При сем же забавный человек, подземист собою, преузорочные удивительные скоки делает, которые натурою нечаянны, которому и мастерица то ж за ним действует; да еще ж с осмью обнаженными шпагами с ужасным видом отправляет; она же в танце на месте величиною с тарель более 600 раз обращается, храня верно каданцы, и шпагами мечет более 50 крат разными манерами, поставя на глаза, нос, щеки, уста и грудь свободно, не поддерживая их и чрез меру удивительно…»
— Ну, как не посмотреть! — со смехом заметил Люсьен, дочтя заманчивую афишу до конца. — И зрителей, верно, великое будет стечение. Да что ты, батюшка, ровно в воду опущенный? Царская радость — наша общая радость.
— Ваша, да, — живых людей, нужных государю, а не наша — людей отпетых, безнадежных, на коих им поставлен крест.
— С чего ты взял, Иван Петрович, что на тебя им крест поставлен?
— С того, что он признал меня годным лишь монстром для своей кунсткамеры.
— Ну, вот! Все это уныние у тебя, голубчик, от лишнего жира. Сбудешь на лекарственных водах половину — и как феникс из пепла воспрянешь.
— Дай Бог, дай Бог… Покамест же я еще под пеплом, на поприще государственности ни на что не капабель, а воспряну ли в Карлсбаде — один Господь ведает. Теперь бы лишь доползти туда.
Ни дальнейшие убеждения, ни веселые прибаутки Люсьена не могли уже поколебать его решения — отбыть из Петербурга на первом же немецком корабле. По неотвязному настоянию калмыка, он, правда, участвовал во всех увеселениях высокоторжественного дня, но участвовал только в качестве пассивного зрителя, бездушного автомата. Безучастно слушал он немецких трубачей и литаврщиков на верхней галерее вышеупомянутой модной «австерии»; безучастно слышал пушечную пальбу, сопровождавшую тосты за царским столом; равнодушно глазел на разные народные игрища и состязания на плацу позади Летнего дворца; равнодушно наблюдал ввечеру в окна австерии царскую ассамблею, а затем и сожженный на Неве «блистательный артифициальный огонь». За весь день на безмолвных устах его раз только проскользнула улыбка, когда в числе участниц ассамблеи он заметил и супругу маршалка Антуфьева, Евву Ивановну, которая не в национальном уже русском сарафане, а в заморском робронде на фижменах, наравне с другими придворными дамами, исполняла французский контреданс с обычными в то время церемонными приседаниями, — исполняла как какую-то тяжкую службу, с мрачно насупленными бровями, то и дело наступая с непривычки на свой собственный шлейф…
Здесь мы и простимся с нашим героем, который на другое же утро уплыл на штеттинском судне, чтобы никогда уже не возвращаться на место действия нашего рассказа — на берега Невы, где возникшая по мановению царского жезла новая столица продолжала расти в ширь и высь на европейский лад, увлекая своим примером и остальную Россию.
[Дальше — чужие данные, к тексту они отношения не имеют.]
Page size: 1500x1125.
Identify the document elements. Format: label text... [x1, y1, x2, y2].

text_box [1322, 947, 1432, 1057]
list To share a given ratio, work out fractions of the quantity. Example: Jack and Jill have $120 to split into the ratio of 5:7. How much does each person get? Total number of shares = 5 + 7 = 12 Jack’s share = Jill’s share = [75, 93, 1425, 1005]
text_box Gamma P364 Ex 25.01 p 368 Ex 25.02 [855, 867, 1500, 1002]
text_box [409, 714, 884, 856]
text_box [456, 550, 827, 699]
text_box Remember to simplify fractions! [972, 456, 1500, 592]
Только спустя лет 25, старожил петербургский Лука Артемьевич Калмыков — уже не лейтенант, а вице-адмирал, проведал случайно от заезжего калужанина, что калужский дворянин и помещик Иван Петрович Спафариев уже сколько лет назад приказал долго жить, застигнутый «кондрашкой» во время своей чуть не десятой побывки в Карлсбаде и оплакиваемый на родине в пятнадцать душ. Сам калмык дожил до глубокой старости, не оставив по себе потомства, потому что за государевою службою так и не удосужился найти себе жену; но память о генерал-лейтенанте Калмыкове, как об образцовом служаке и первом знатоке судостроительного искусства, на многие еще годы пережила самого в русском флоте.